== The data ==
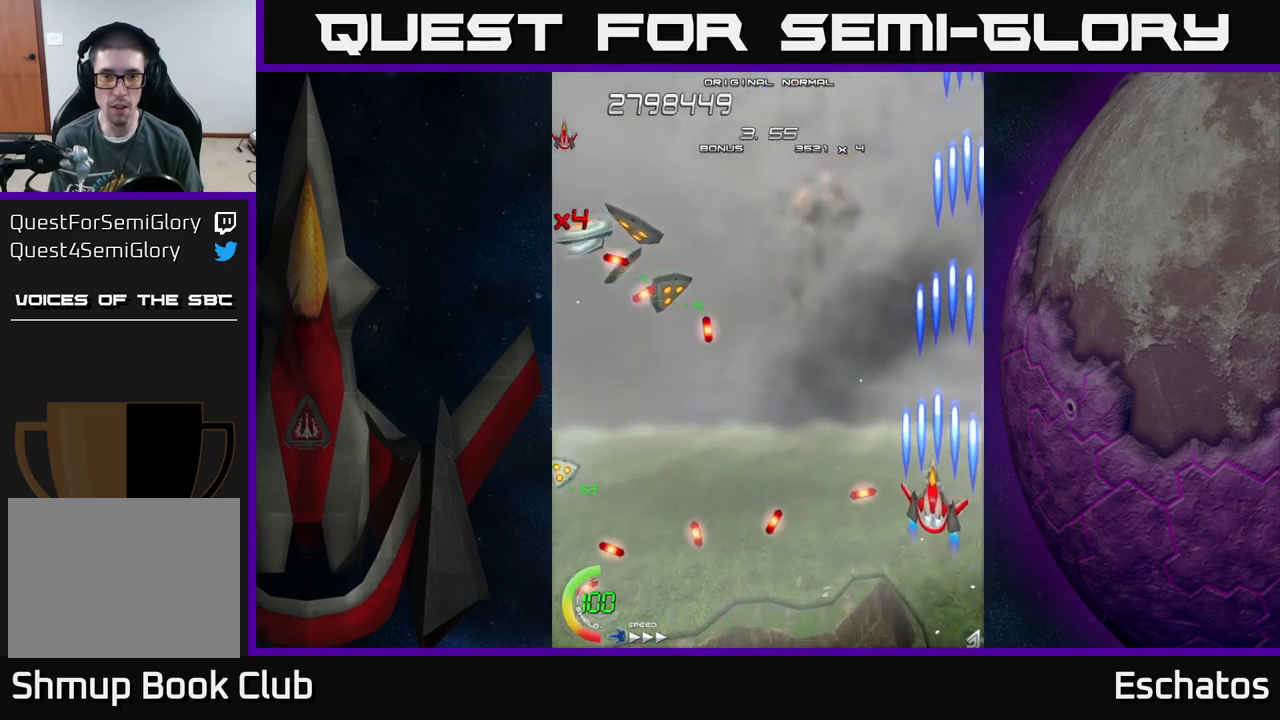
{"buttons": ["X", "DPAD_LEFT"], "left_stick": "center", "right_stick": "center", "events": [[100, "DPAD_UP", "up"]]}
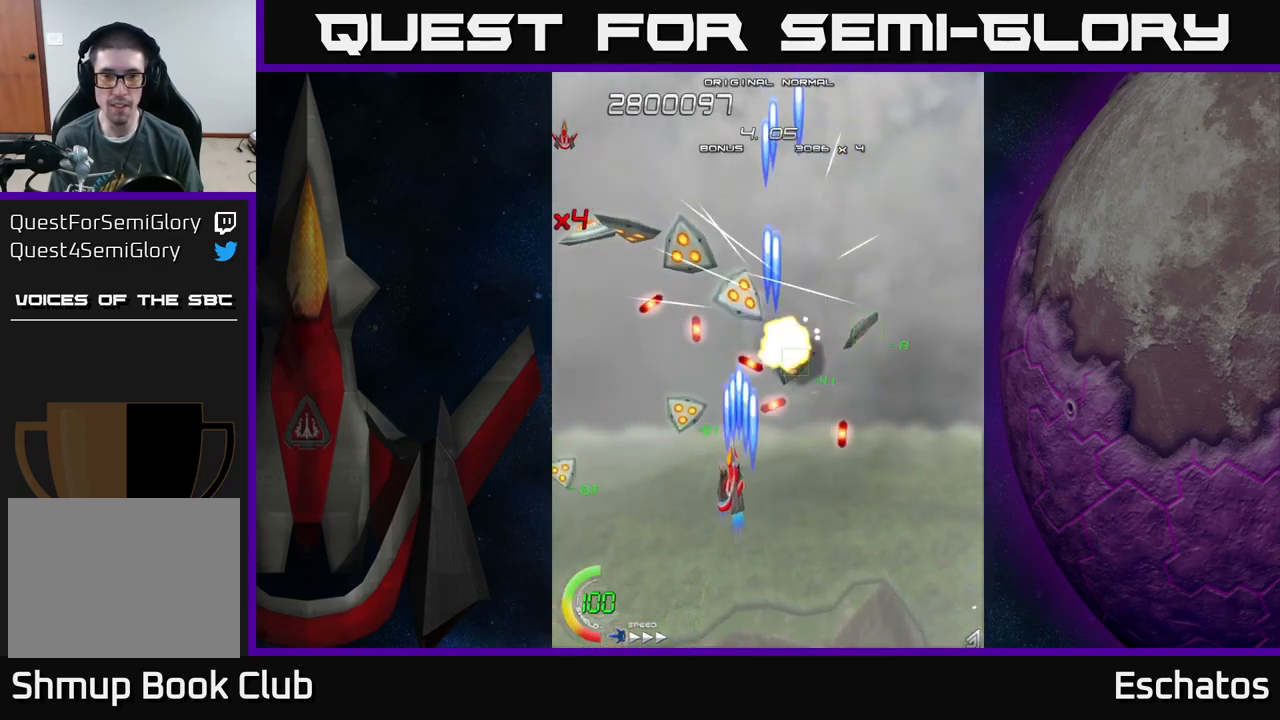
{"buttons": ["X", "DPAD_UP", "DPAD_RIGHT"], "left_stick": "center", "right_stick": "center", "events": [[417, "DPAD_LEFT", "up"], [433, "DPAD_RIGHT", "down"], [467, "DPAD_UP", "down"]]}
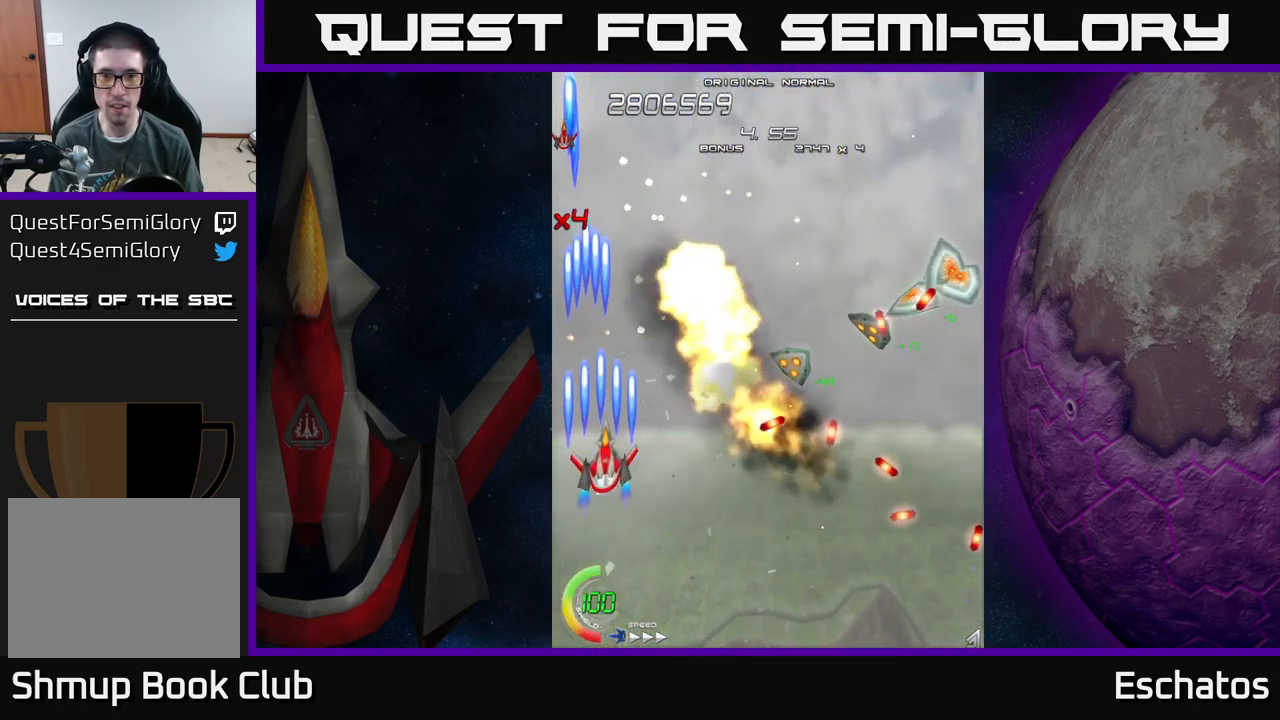
{"buttons": ["X", "DPAD_RIGHT"], "left_stick": "center", "right_stick": "center", "events": [[100, "DPAD_UP", "up"], [300, "DPAD_DOWN", "down"], [400, "DPAD_DOWN", "up"]]}
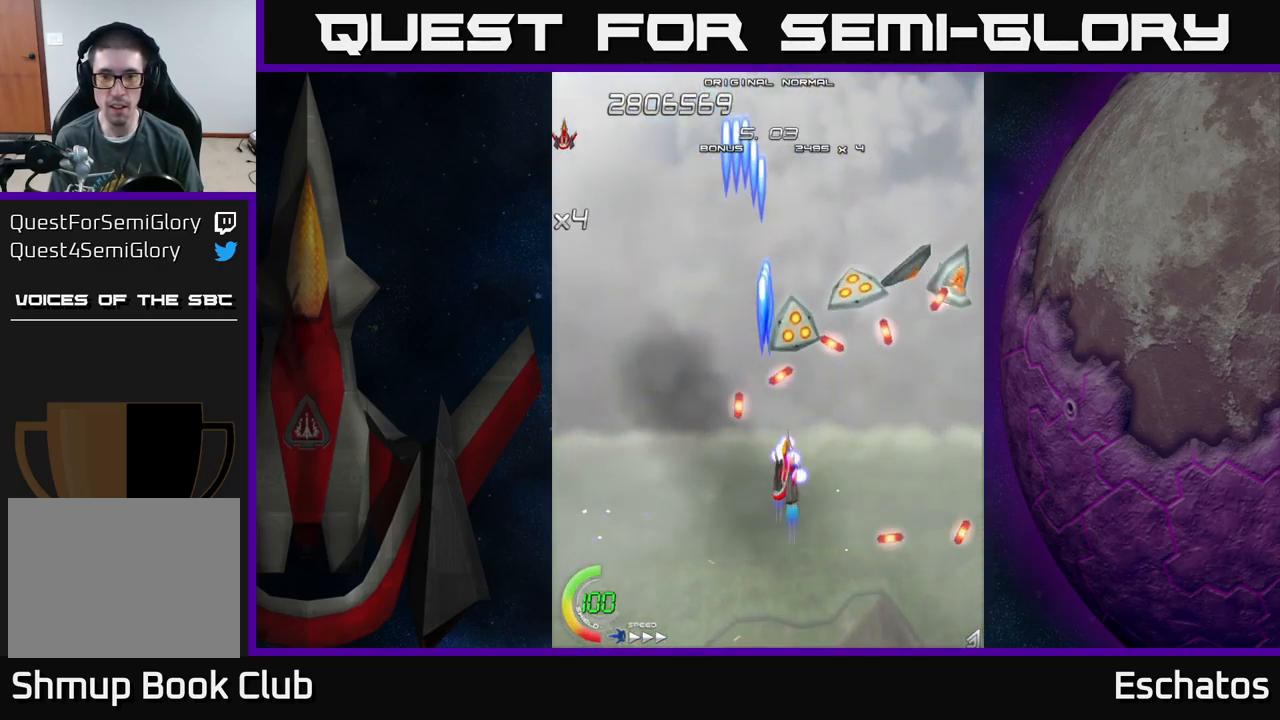
{"buttons": ["X", "DPAD_RIGHT"], "left_stick": "center", "right_stick": "center", "events": []}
===
[Instructions to follow] Every line above in which the word "down" occurs needs to be copied.

[Task solution]
{"buttons": ["X", "DPAD_UP", "DPAD_RIGHT"], "left_stick": "center", "right_stick": "center", "events": [[417, "DPAD_LEFT", "up"], [433, "DPAD_RIGHT", "down"], [467, "DPAD_UP", "down"]]}
{"buttons": ["X", "DPAD_RIGHT"], "left_stick": "center", "right_stick": "center", "events": [[100, "DPAD_UP", "up"], [300, "DPAD_DOWN", "down"], [400, "DPAD_DOWN", "up"]]}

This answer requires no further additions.